# [Text provided]
——————

Requests without the correct key receive 403 Forbidden.

Custom callable

For anything more complex — JWT validation, IP allowlists, multi-factor logic — pass a callable that returns True to allow or False to reject:

from fastapi import Request

def my_auth(request: Request) -> bool:
    token = request.headers.get("X-Internal-Token", "")
    return token == "expected-value"

registry = HealthRegistry(app, auth=my_auth)

Async callables are also supported:

async def my_auth(request: Request) -> bool:
    return await verify_token(request.headers.get("Authorization", ""))

registry = HealthRegistry(app, auth=my_auth)

Returning False results in a 403 Forbidden response.

Startup probe

GET /health/startup returns 503 until set_started() is called. Use it as a Kubernetes startupProbe target to hold traffic away while the application initialises.

from contextlib import asynccontextmanager
from fastapi import FastAPI
from fastapi_watch import HealthRegistry

@asynccontextmanager
async def lifespan(app: FastAPI):
    registry.set_started()   # signal that startup is complete
    yield

app = FastAPI(lifespan=lifespan)
registry = HealthRegistry(app)

Before set_started() is called:

{"status": "starting"}   → HTTP 503

After set_started() is called:

{"status": "started"}   → HTTP 200

Startup probes

Pass startup_probes to run additional checks as part of the startup gate. The /health/startup endpoint stays at 503 until both set_started() has been called and every startup probe passes.

from fastapi_watch.probes import PostgreSQLProbe

db_probe = PostgreSQLProbe(url="postgresql://...")

registry = HealthRegistry(
    app,
    startup_probes=[db_probe],
)

Startup probes are separate from the main probe registry — they do not appear in /health/status and are not subject to the circuit breaker. They are evaluated on every /health/startup request.

# Kubernetes — hold traffic until app is fully started and DB is reachable
startupProbe:
  httpGet:
    path: /health/startup
    port: 8000
  failureThreshold: 30
  periodSeconds: 5

State-change callbacks

React to probe status transitions in real time. Register one or more callbacks with on_state_change(); each receives the probe name, old status, and new status whenever a probe's result changes.

import logging

logger = logging.getLogger(__name__)

def on_change(probe_name: str, old_status, new_status):
    logger.warning("Probe %s changed: %s → %s", probe_name, old_status, new_status)

——————

# [Supplied data]

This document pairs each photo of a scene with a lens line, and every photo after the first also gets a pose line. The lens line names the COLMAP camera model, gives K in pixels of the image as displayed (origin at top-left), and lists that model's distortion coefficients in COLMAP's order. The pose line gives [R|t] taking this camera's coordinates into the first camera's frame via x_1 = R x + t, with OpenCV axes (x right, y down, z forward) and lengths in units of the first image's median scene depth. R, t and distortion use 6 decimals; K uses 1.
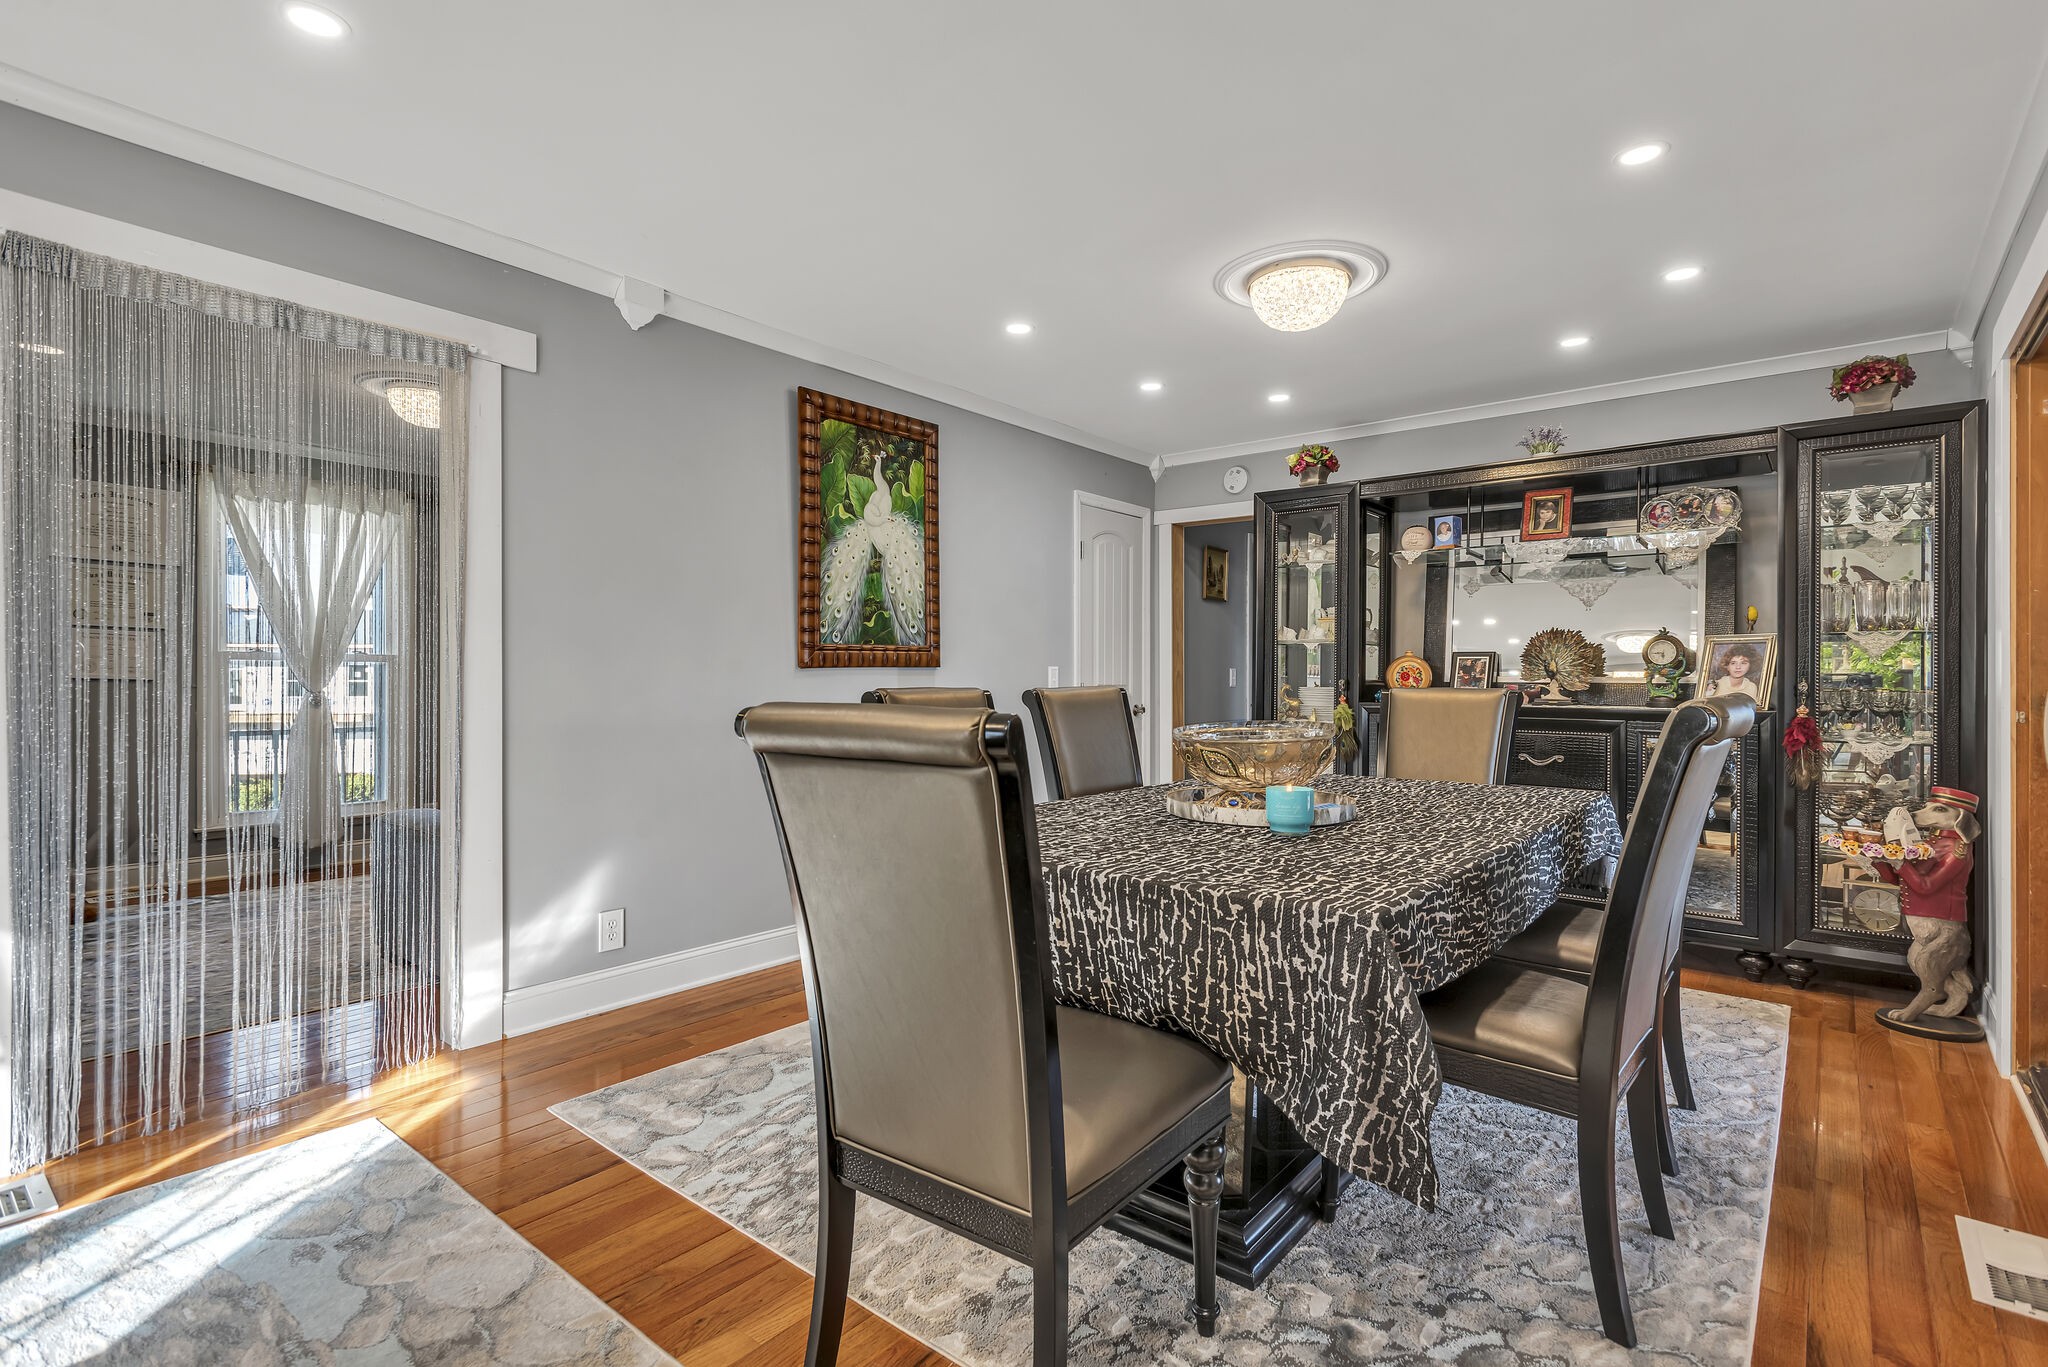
lens RADIAL K [[981.6, 0, 1030.4], [0, 981.6, 676.5], [0, 0, 1]] dist [0.002974, 0.000051]
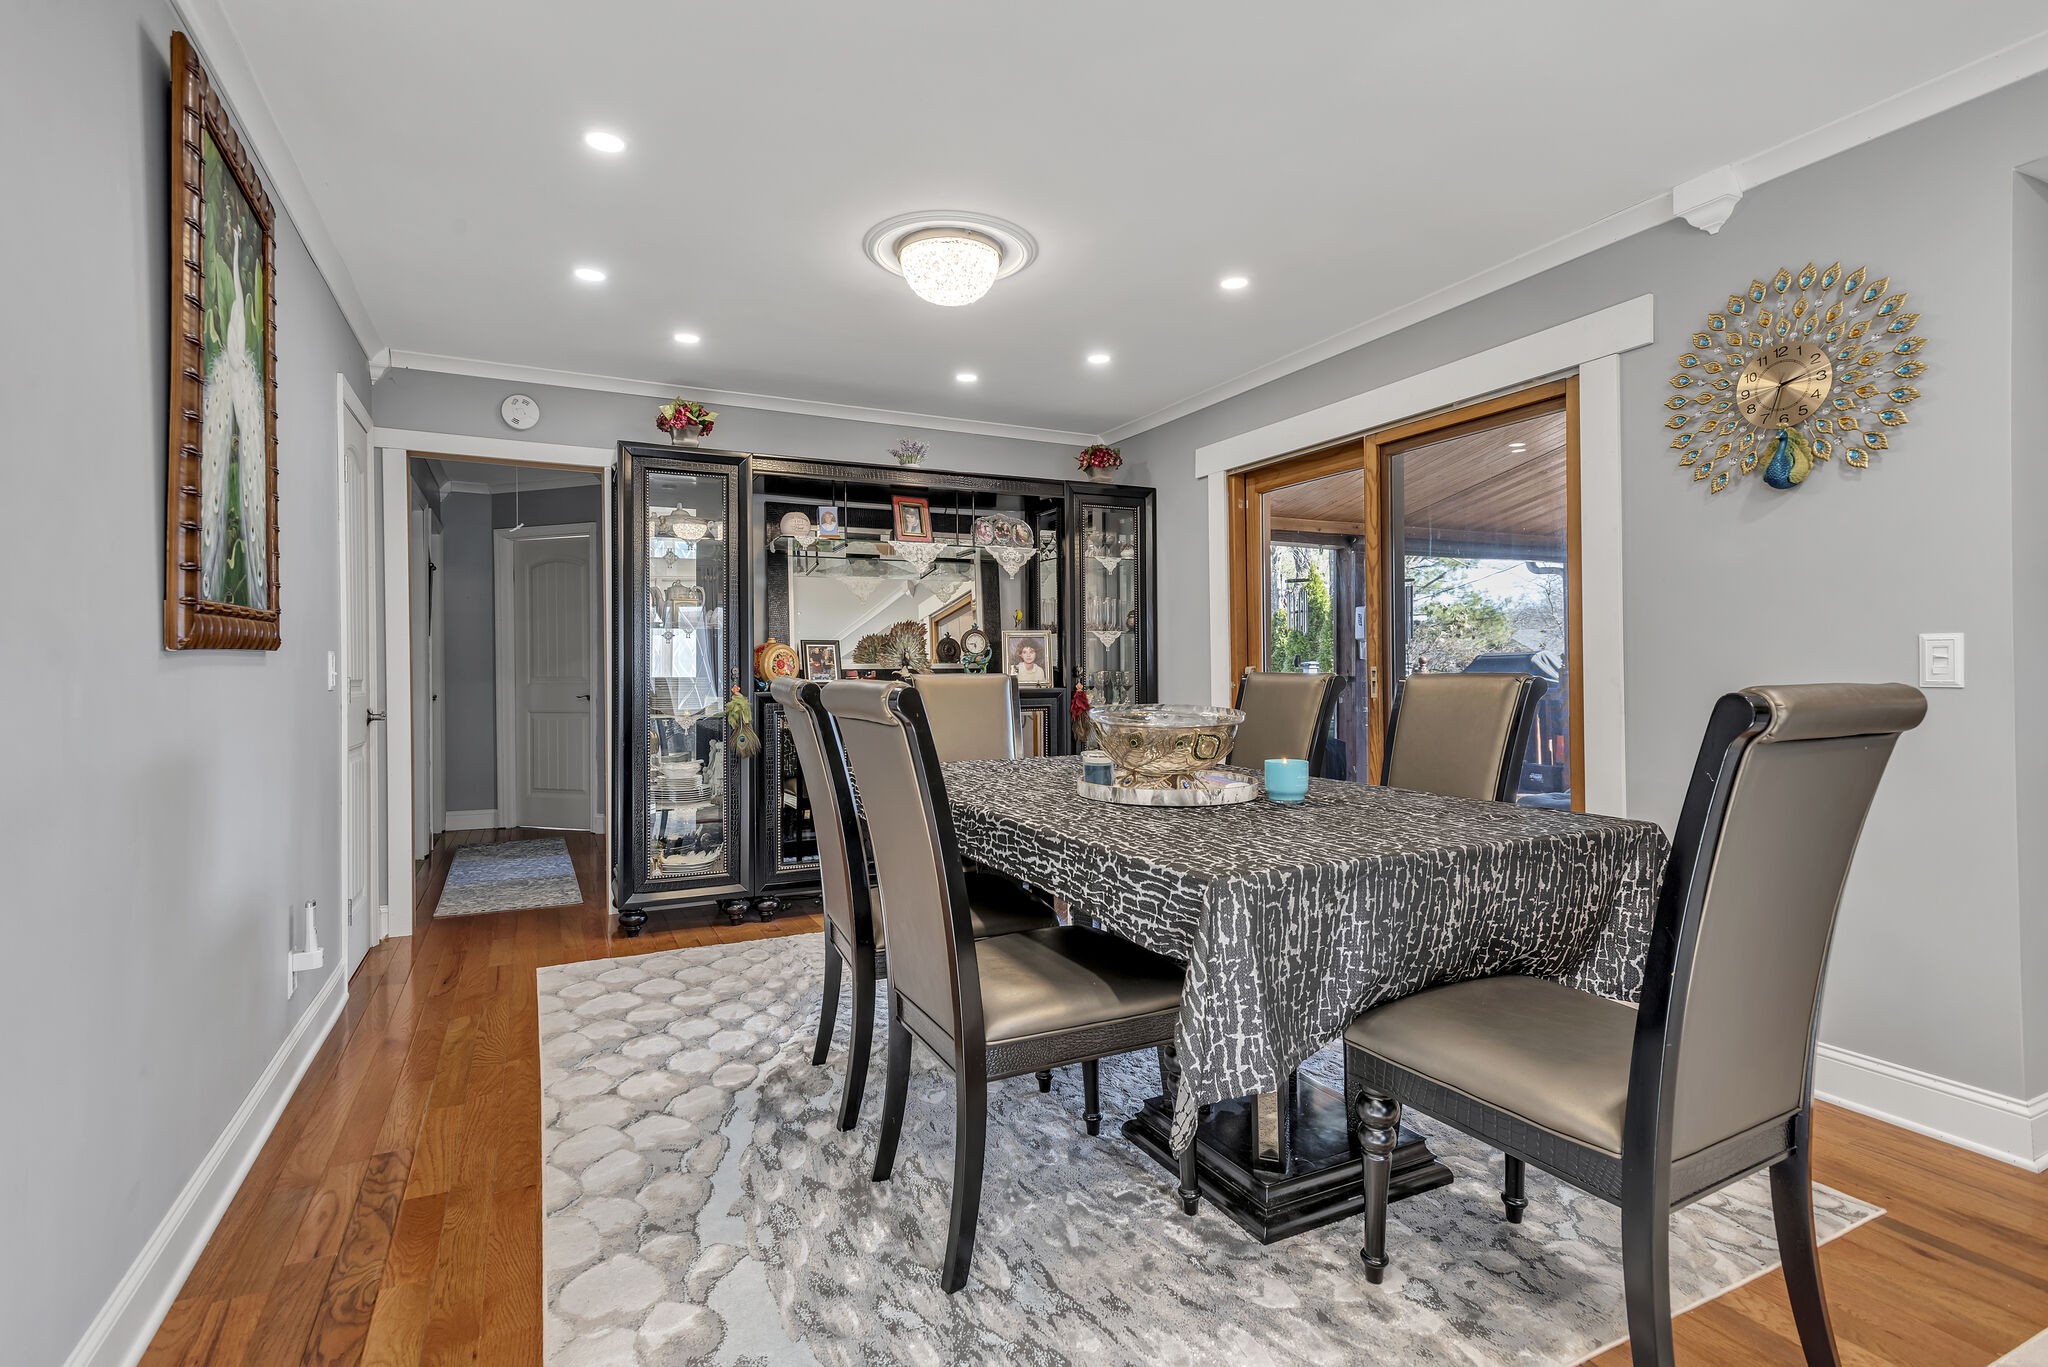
lens RADIAL K [[981.6, 0, 1061.9], [0, 981.6, 650.0], [0, 0, 1]] dist [0.002974, 0.000051]
pose [[0.390152, 0.006941, 0.920724, -0.550663], [0.008600, 0.999900, -0.011183, -0.001754], [-0.920710, 0.012281, 0.390053, 0.510525]]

——————

# [What you will do]
Copy out verbatim the passage of the health-check documentation that opens with "from contextlib import" and closes with "app = FastAPI(lifespan=lifespan)".

# [Result for this exercise]
from contextlib import asynccontextmanager
from fastapi import FastAPI
from fastapi_watch import HealthRegistry

@asynccontextmanager
async def lifespan(app: FastAPI):
    registry.set_started()   # signal that startup is complete
    yield

app = FastAPI(lifespan=lifespan)